Indian stock market ended the current trading week on a bearish note with Sensex holding below 74,000 level and Nifty under 22,400 mark. Both the benchmarks have held a five-consecutive sessions losing streak so far, registering decline of 0.5% to 0.7%. Sensex underperformed Nifty in these five sessions. However, trading in Indian stocks will be closed on Friday, March 14 due to the celebration of holi festival across the country.
Stock Market Holiday 2025:
As per the holiday list of BSE and NSE, trading will be closed in the equity segment, equity derivative, SLB segment, and currency derivatives segment on March 14, due to Holi.
So far in 2025, there are 14 special holidays in the Indian stock market due to festivals and big occasions. This excludes default weekend holidays.
Sensex, Nifty:
Sensex closed at 73,828.91, down by 200.85 points or 0.27%. While Nifty 50 plunged by 73.30 points or 0.33% to end at 22,397.20. Bank Nifty held above 48,060 levels but with a mild upside. Broader indices were in deep red. Except for PSU banks, all other sectoral indices were in red.
Nifty Midcap 100 and Nifty Smallcap 100 indexes were down 1% each. The worst performers were Nifty Auto, Nifty Media, Nifty Metal, Nifty Realty, and Nifty Consumer Durables which were down by 1% to 2%.
The top bulls were Bharat Electronics, SBI, Cipla, ICICI Bank, and Power Grid. The top bears were Shriram Finance, Hero MotoCorp, Tata Motors, HDFC Life, and IndusInd Bank shares.
Sensex and Nifty are in a bearish tone since March 7th. Sensex has dipped by 0.7% and Nifty is down by 0.5%.
On the latest performance, Vinod Nair, Head of Research, Geojit Financial Services said, shortened trading week and sell-off in the US short market are providing a hiccup to the global market. However, India is withstanding resilience and healthy outperformance, by a narrow negative trend.
Nair added, that even concerns that the US may have to bear a recession are not impacting the Indian market due to signs of recovery in fundamentals led by moderation in inflation, future rate cuts, and improvement in the economy in FY26 led by government spending and improvement in consumer income. However, if US policy continues to be tepid, it will become a point of concern.

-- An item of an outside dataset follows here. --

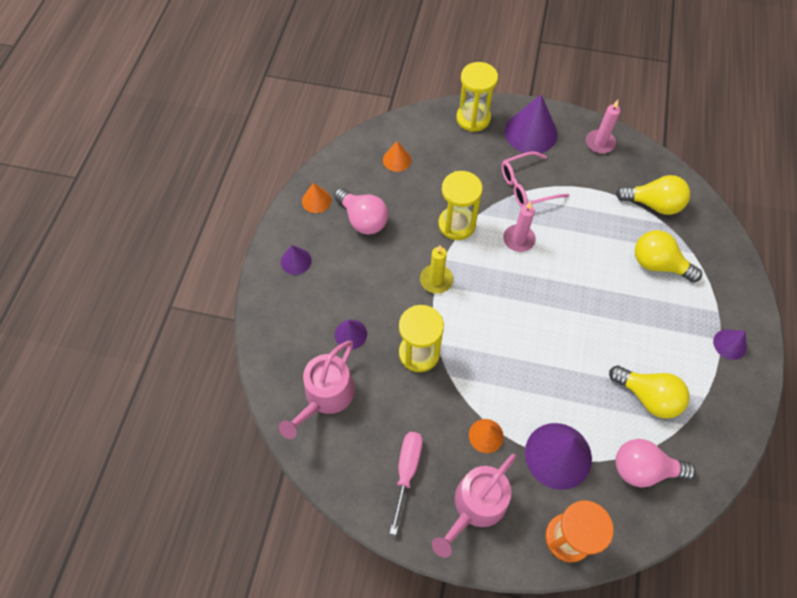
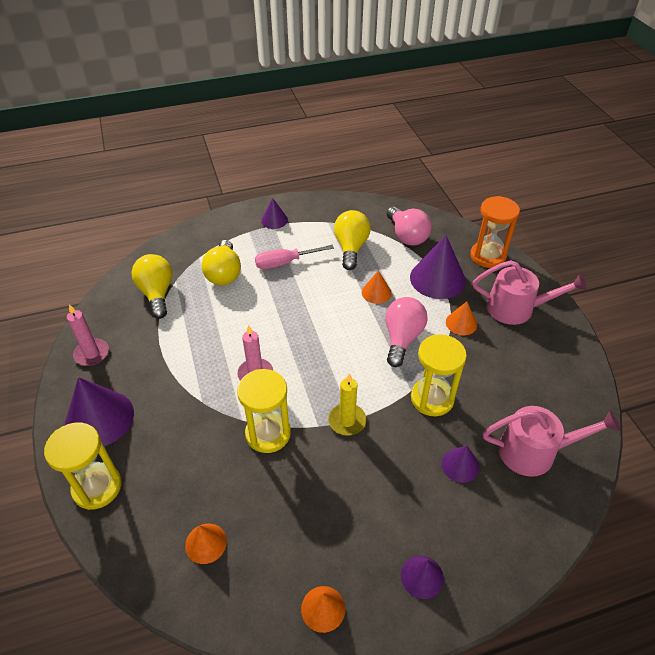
camera: 120 degrees left, 15 degrees down
pink light bulb [334,188,388,235] -> pink light bulb moved to [385,297,428,367]
pink screwdriver [390,432,423,535] -> pink screwdriver moved to [255,245,334,269]
pink glasses [501,152,569,207] -> none
none -> orange cone [362,270,392,304]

Sensex, Nifty Next Week Outlook:
According to Nair, the escalating global trade war has weighed heavily on market sentiments worldwide, creating uncertainty and causing indices to trade within a narrow range. However, domestic factors have provided some relief. The resilient Indian economy is showing positive signs of recovery, driven by a moderation in inflation and improvements in economic fundamentals. Retail inflation in India eased more than anticipated, raising hopes for interest rate cuts.
Additionally, he said, industrial output in January exceeded expectations, lifting market sentiment and preventing further declines. This recovery is supported by increased government spending and rising consumer incomes in FY26.

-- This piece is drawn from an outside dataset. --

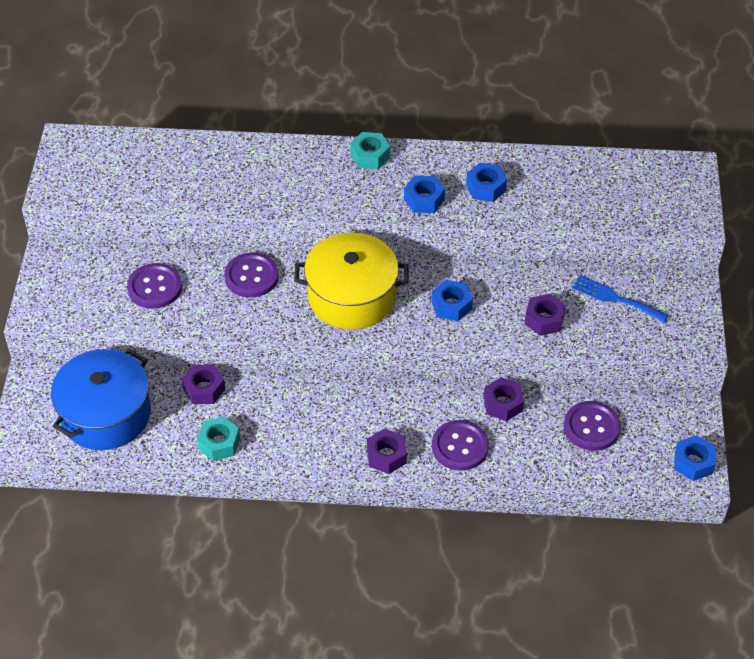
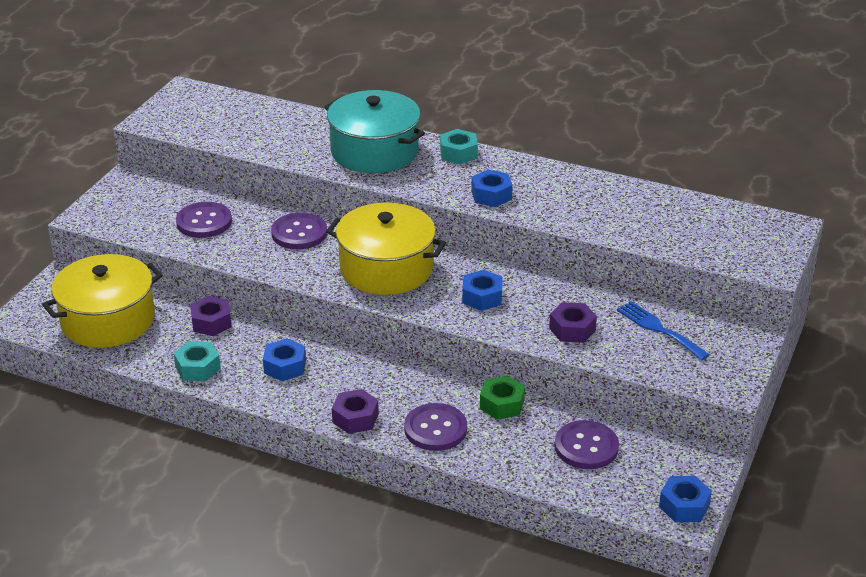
camera: 20 degrees right, 15 degrees down
blue pot [51,349,151,450] -> yellow pot [42,254,163,348]
blue nut [466,163,507,202] -> blue nut moved to [263,338,306,381]
purple nut [484,377,524,421] -> green nut [480,375,525,420]
none -> turquoise pot [324,90,425,173]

Persistent uncertainties surrounding global trade and the fear of a U.S. recession may continue to influence the domestic market's momentum. However, the moderation in valuations following recent corrections, along with supportive factors such as falling crude oil prices, an easing Dollar Index, and expectations of a rebound in domestic earnings in the coming quarters, may limit the volatility and is expected to contribute to a stability amid prevailing trade uncertainties, Nair added.
Looking ahead, Nair said, "next week's release of China's retail sales growth data and industrial production data will provide a clearer understanding of the Chinese economic growth outlook. Investors will also be closely monitoring US retail sales and production numbers."
Giving technical outlook, Amol Athawale, VP-technical Research, Kotak Securities said, the market is exhibiting non-directional activity; on the lower side, it is consistently finding support near 22300/73300, while profit booking has been witnessed between 22600/74700 and 22650/74900. We believe that the current market texture is non-directional, and traders may be awaiting a breakout in either direction. For the bulls, the key breakout zone is at 22650/74900. A dismissal of the 22650/74900 breakout could push the market towards 22800-22900/75500-75800. Conversely, if the market falls below 22300/73300, selling pressure is likely to accelerate. Below this level, the market could retest levels of 22100-22000/72700-72400.